# Question Video: Using Normal Distribution Probabilities to Solve a Real-Life Problem Mathematics

The lengths of cylinders produced at a factory follow a normal distribution with mean 72 cm and standard deviation 5 cm. A cylinder is acceptable for sale if its length is between 64.4 cm and 73.4 cm. If a random sample of 1000 cylinders is chosen, how many cylinders would be acceptable for sale?

05:04

### Video Transcript

The lengths of cylinders produced at a factory follow a normal distribution with mean 72 centimeters and standard deviation five centimeters. A cylinder is acceptable for sale if its length is between 64.4 centimeters and 73.4 centimeters. If a random sample of 1000 cylinders is chosen, how many cylinders would be acceptable for sale?

Our dataset is normally distributed. It has a mean 𝜇 of 72 centimeters and a standard deviation 𝜎 of five centimeters. In order to decide how many cylinders satisfy the criteria, we need to first work out the percentage of cylinders that will measure between 64.4 centimeters and 73.4 centimeters. To do this, we consider the probability that a randomly chosen cylinder is greater than 64.4 and less than 73.4. And the variable that we use to describe this is 𝑥.

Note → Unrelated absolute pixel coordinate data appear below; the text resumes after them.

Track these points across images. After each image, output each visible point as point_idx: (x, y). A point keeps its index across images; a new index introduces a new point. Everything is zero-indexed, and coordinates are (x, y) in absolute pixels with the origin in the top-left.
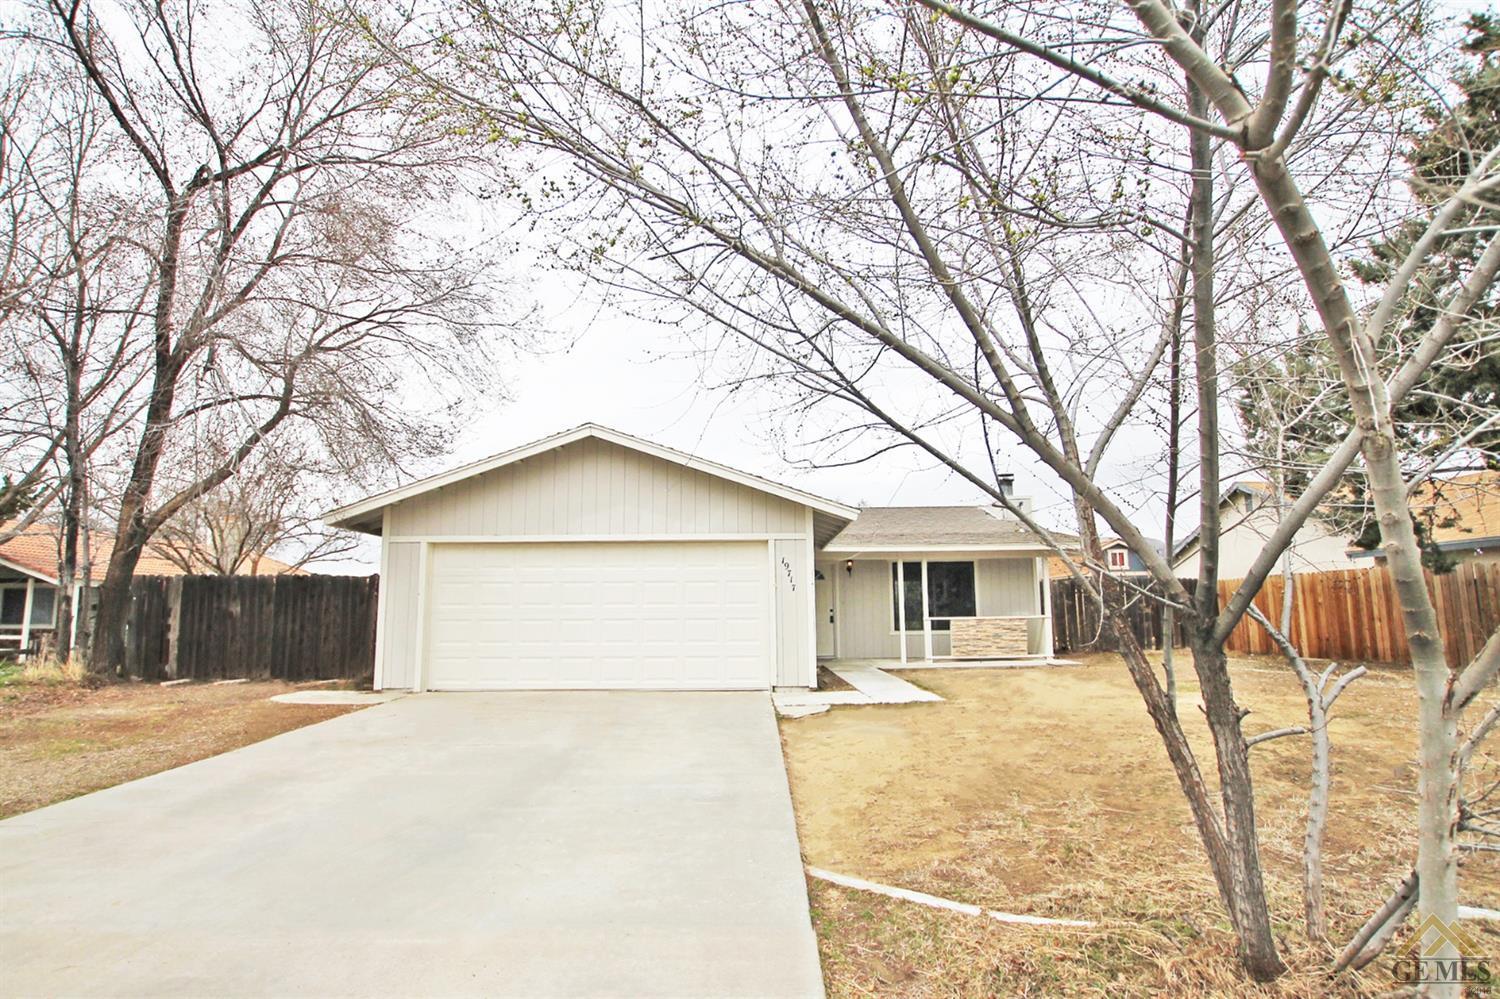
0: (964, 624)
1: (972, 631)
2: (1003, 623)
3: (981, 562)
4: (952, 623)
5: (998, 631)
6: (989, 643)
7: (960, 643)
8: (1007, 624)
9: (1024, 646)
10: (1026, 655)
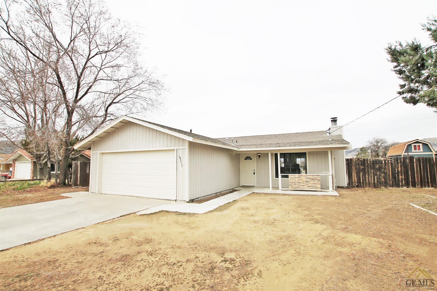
0: (294, 177)
1: (297, 180)
2: (310, 177)
3: (309, 152)
4: (289, 176)
5: (308, 180)
6: (304, 184)
7: (292, 184)
8: (312, 177)
9: (319, 186)
10: (320, 190)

So how do we find this probability? Well to begin with, we need to find the associated 𝑧 scores for 64.4 and 73.4. We use this formula 𝑥 minus 𝜇 over 𝜎. And what this does is essentially scale or standardize the data. And it means we can calculate probabilities using the standard normal table. And this standard normal curve has a mean 𝜇 of zero and a standard deviation 𝜎 of one. For an 𝑥-value of 64.4, the corresponding 𝑧-value is found by substituting 64.4 into the formula. It’s 64.4 minus 72 all over five. That’s negative 1.52.

And for an 𝑥-value of 73, our formula becomes 73.4 minus 72 again over five. And that’s 0.28. So in fact, we need to find the probability that 𝑧 is greater than negative 1.52 and less than 0.28. And let’s consider the shape of the standard normal curve to help us. It’s bell-shaped. And it’s completely symmetrical about the mean. And for the standard normal curve, we said that the mean is zero. The total area under the curve is one. And in fact, we’re interested in the area represented by the region between negative 1.52 and 0.28. That’s the one shaded.

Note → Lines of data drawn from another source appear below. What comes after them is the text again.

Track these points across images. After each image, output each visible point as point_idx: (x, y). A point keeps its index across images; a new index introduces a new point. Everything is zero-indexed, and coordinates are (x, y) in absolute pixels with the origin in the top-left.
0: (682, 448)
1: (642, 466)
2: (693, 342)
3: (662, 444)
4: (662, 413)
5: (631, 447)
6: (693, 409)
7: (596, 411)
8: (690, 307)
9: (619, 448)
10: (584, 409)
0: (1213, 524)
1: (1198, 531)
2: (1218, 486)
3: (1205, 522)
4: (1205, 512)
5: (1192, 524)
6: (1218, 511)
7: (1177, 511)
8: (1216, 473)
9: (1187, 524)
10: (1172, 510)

Now, the probability is actually cumulative. So if we look at the 𝑧-value of 0.28 in our standard normal table, it will tell us the probability that 𝑧 is less than 0.28. That’s everything to the left of 0.28 on our curve. To find the probability represented by the shaded region then, we’re going to need to subtract the probability that 𝑧 is less than negative 1.52. And finding the probability that 𝑧 is less than 0.28 from the standard normal table is fairly straightforward, it’s 0.6103. But finding the probability that 𝑧 is less than negative 1.52 is a little more complicated. And that’s because our standard normal table has no negative values.

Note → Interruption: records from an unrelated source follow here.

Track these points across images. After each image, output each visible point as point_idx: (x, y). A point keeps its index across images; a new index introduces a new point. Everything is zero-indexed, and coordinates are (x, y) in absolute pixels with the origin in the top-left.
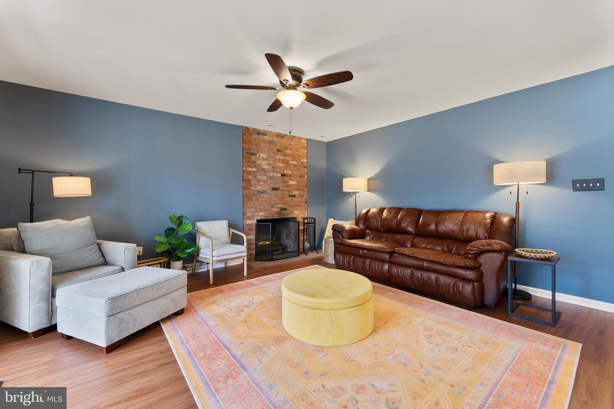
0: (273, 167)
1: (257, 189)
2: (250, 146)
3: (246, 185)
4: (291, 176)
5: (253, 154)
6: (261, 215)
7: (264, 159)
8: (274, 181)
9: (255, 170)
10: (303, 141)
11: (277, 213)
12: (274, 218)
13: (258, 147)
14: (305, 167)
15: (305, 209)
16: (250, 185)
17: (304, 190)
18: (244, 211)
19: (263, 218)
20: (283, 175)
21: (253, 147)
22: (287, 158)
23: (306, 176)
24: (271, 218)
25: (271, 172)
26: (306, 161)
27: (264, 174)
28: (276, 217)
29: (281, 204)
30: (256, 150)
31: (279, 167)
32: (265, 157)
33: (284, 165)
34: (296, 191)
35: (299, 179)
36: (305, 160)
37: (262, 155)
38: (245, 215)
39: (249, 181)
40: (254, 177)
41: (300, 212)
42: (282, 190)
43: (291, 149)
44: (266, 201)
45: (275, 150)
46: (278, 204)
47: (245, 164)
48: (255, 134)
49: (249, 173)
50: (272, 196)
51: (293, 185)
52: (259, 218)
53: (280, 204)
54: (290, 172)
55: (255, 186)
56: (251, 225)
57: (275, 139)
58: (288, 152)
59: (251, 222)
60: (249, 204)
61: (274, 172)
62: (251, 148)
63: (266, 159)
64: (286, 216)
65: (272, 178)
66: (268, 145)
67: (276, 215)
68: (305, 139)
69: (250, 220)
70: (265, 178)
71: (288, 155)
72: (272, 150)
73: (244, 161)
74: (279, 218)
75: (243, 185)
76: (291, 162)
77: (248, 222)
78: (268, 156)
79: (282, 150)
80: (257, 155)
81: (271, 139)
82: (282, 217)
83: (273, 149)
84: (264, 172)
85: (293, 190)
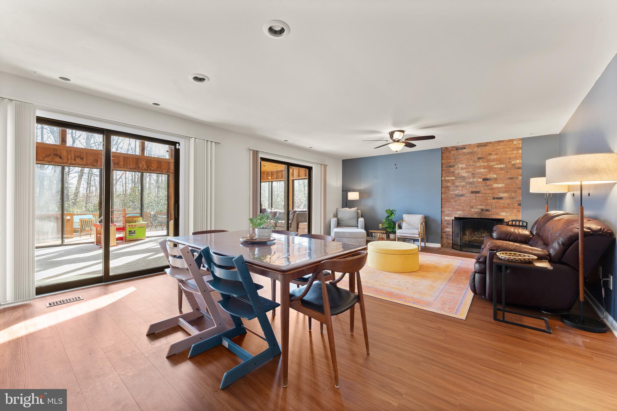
0: (473, 174)
1: (455, 193)
2: (449, 161)
3: (445, 190)
4: (496, 179)
5: (452, 166)
6: (459, 214)
7: (462, 169)
8: (474, 186)
9: (453, 178)
10: (515, 142)
11: (476, 213)
12: (473, 217)
13: (456, 160)
14: (519, 168)
15: (519, 211)
16: (449, 190)
17: (516, 192)
18: (442, 210)
19: (461, 216)
20: (485, 180)
21: (452, 161)
22: (491, 163)
23: (520, 178)
24: (469, 216)
25: (470, 178)
26: (521, 162)
27: (462, 181)
28: (476, 216)
29: (482, 206)
30: (455, 163)
31: (481, 173)
32: (464, 166)
33: (487, 171)
34: (503, 193)
35: (509, 181)
36: (518, 161)
37: (460, 166)
38: (444, 212)
39: (447, 187)
40: (452, 184)
41: (509, 214)
42: (483, 193)
43: (497, 154)
44: (464, 203)
45: (476, 159)
46: (478, 205)
47: (444, 175)
48: (454, 150)
49: (448, 181)
50: (471, 198)
51: (498, 188)
52: (457, 216)
53: (480, 205)
54: (495, 176)
55: (454, 190)
56: (449, 220)
57: (476, 149)
58: (492, 157)
59: (449, 219)
60: (447, 204)
61: (474, 177)
62: (450, 163)
63: (465, 168)
64: (489, 217)
65: (471, 183)
66: (467, 156)
67: (476, 215)
68: (520, 139)
69: (448, 216)
70: (463, 183)
71: (493, 160)
72: (471, 159)
73: (444, 173)
74: (479, 217)
75: (442, 190)
76: (496, 166)
77: (446, 218)
78: (467, 165)
79: (484, 158)
80: (456, 167)
81: (471, 151)
82: (483, 217)
83: (473, 159)
84: (463, 179)
85: (499, 192)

So at this point, we need to consider the symmetry of our normal curve. Now remember, this curve is completely symmetrical about the mean. So this means that the probability that 𝑧 is less than negative 1.52 is the same as the probability that 𝑧 is greater than 1.52. And since the probabilities are cumulative and the area under the curve is one, we can find this probability by subtracting the probability that 𝑧 is less than 1.52 from one.

And once we know this, we can find the probability that 𝑧 is less than 1.52 by finding 1.52 on our standard normal table. That gives us 0.9357. So the probability we’re interested in is found by subtracting one minus 0.9357 from 0.6103. And if we perform that calculation, we get 0.546. So how does this help us? Well, we have found the probability that 𝑧 is greater than negative 1.52 and less than 0.28. But in fact, we said that that is the same as the probability that 𝑥 is greater than 64.4 and less than 73.4. It’s the probability that a randomly chosen cylinder has a length between 64.4 centimeters and 73.4 centimeters.

We are choosing a random sample of 1000 cylinders. So how many will we expect that satisfy this criteria? Well, that’s found by multiplying 1000 by that probability by 0.546. And 1000 multiplied by 0.546 is 546. And we see that, out of a random sample of 1000 cylinders, 546 would satisfy the criteria and, therefore, would be acceptable for sale.